OdpowiedzUsuńOooo, widzę, że zdecydowałeś się na rekuperację. Szczerze powiedziawszy na początku miałem wątpliwości, czy do wentylacji mechanicznej zainstalować także rekuperator. Żona jednak mnie namawiała no i się zgodziłem. Ekipa nosiła wiele sprzętu, sam rekuperator oraz króćce elastyczne, które później miały służyć za poprawę izolacji. Dopiero kiedy wszystko jest gotowe dostrzegam tego plusy. Oszczędzamy na ogrzewaniu dość spore pieniądze, poza tym mamy filtrowane powietrze, co tylko jest kolejną zaletą. Jeśli ktoś się jeszcze zastanawia to warto się zdecydować :)
OdpowiedzUsuńWiele osób stawia na ekipę która wykonuje wszystko od A do Z. Jest to wygodne jednak wiadomo, że o wiele bardziej kosztowne niż takie budowanie.
OdpowiedzUsuń24 yr old Mechanical Systems Engineer Salmon Simnett, hailing from Brossard enjoys watching movies like "Tale of Two Cities, A" and Soapmaking. Took a trip to Historic Town of Grand-Bassam and drives a Grand Prix. sprawdz ta strone internetowa
OdpowiedzUsuńDużo ciekawych informacji można tutaj znaleźć
OdpowiedzUsuńCiekawy wpis
OdpowiedzUsuńCała relacja bardzo dokładnie pokazuje przebieg prac. Podoba mi się to.
OdpowiedzUsuńWszystkie prace jak widać przebiegają bardzo sprawnie.
OdpowiedzUsuńRewelacyjny wpis. Bardzo dokładnie opisuje przebieg prac.
OdpowiedzUsuńCiekawy wpis
OdpowiedzUsuńWspaniała relacja z postępów w pracach.
OdpowiedzUsuńCiekawy i inspirujący wpis
OdpowiedzUsuńPodoba mi się jak szczegółowo zostały uwiecznione wszystkie prace.

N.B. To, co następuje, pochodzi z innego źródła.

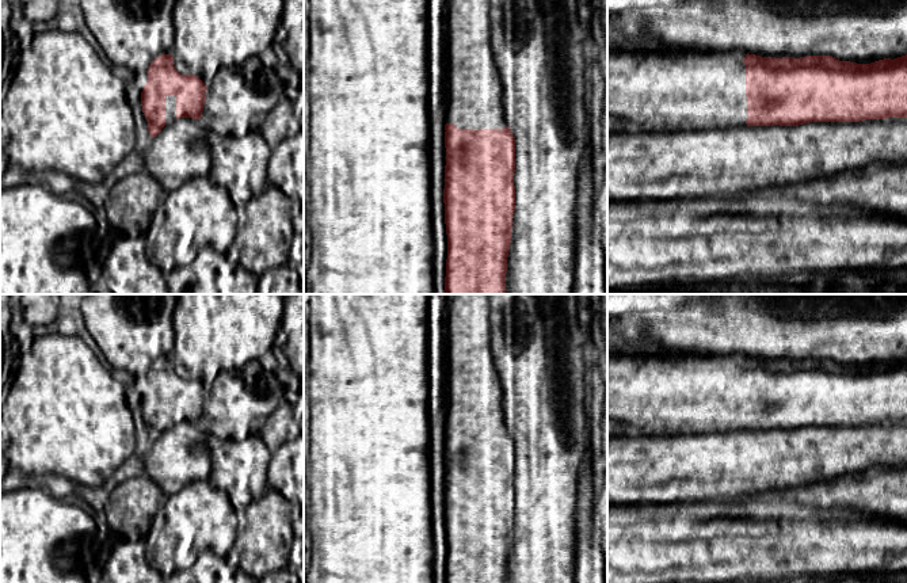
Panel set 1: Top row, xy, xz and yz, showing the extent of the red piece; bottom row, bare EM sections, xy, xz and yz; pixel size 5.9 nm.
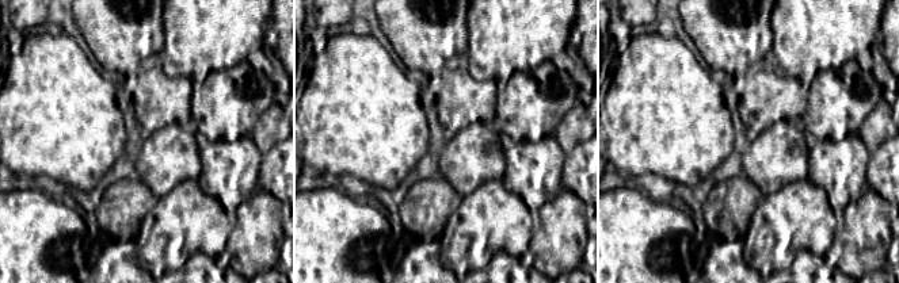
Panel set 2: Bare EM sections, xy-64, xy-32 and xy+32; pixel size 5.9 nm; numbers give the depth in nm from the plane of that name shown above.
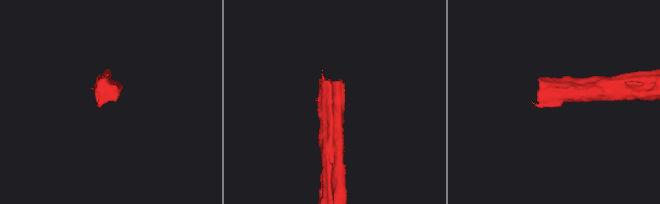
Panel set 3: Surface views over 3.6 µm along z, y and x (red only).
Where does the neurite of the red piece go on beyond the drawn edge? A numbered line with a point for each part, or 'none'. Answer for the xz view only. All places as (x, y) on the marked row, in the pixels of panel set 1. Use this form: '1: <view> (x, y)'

Rewelacyjny wpis.
OdpowiedzUsuńTa relacja z prac jest bardzo wartościowa
OdpowiedzUsuńNiesamowicie pouczający jest ten wpis
OdpowiedzUsuńTen wpis jest bardzo ciekawy
OdpowiedzUsuńWiele tutaj interesujących i ważnych informacji.
OdpowiedzUsuńNiesamowicie wartościowy wpis. Super
OdpowiedzUsuńCiekawy wpis
OdpowiedzUsuńTen wpis jest bardzo interesujący
OdpowiedzUsuńSuper ciekawy wpis
OdpowiedzUsuńTa relacja ukazała wszystko doskonale.
OdpowiedzUsuńRewelacyjny jest ten wpis
OdpowiedzUsuńBardzo lubię tak szczegółowo opracowane relacje
OdpowiedzUsuńTen wpis jest bardzo ciekawy
OdpowiedzUsuńSuper wpis
OdpowiedzUsuńInformacje zawarte w tym wpisie bardzo mnie zaciekawiły.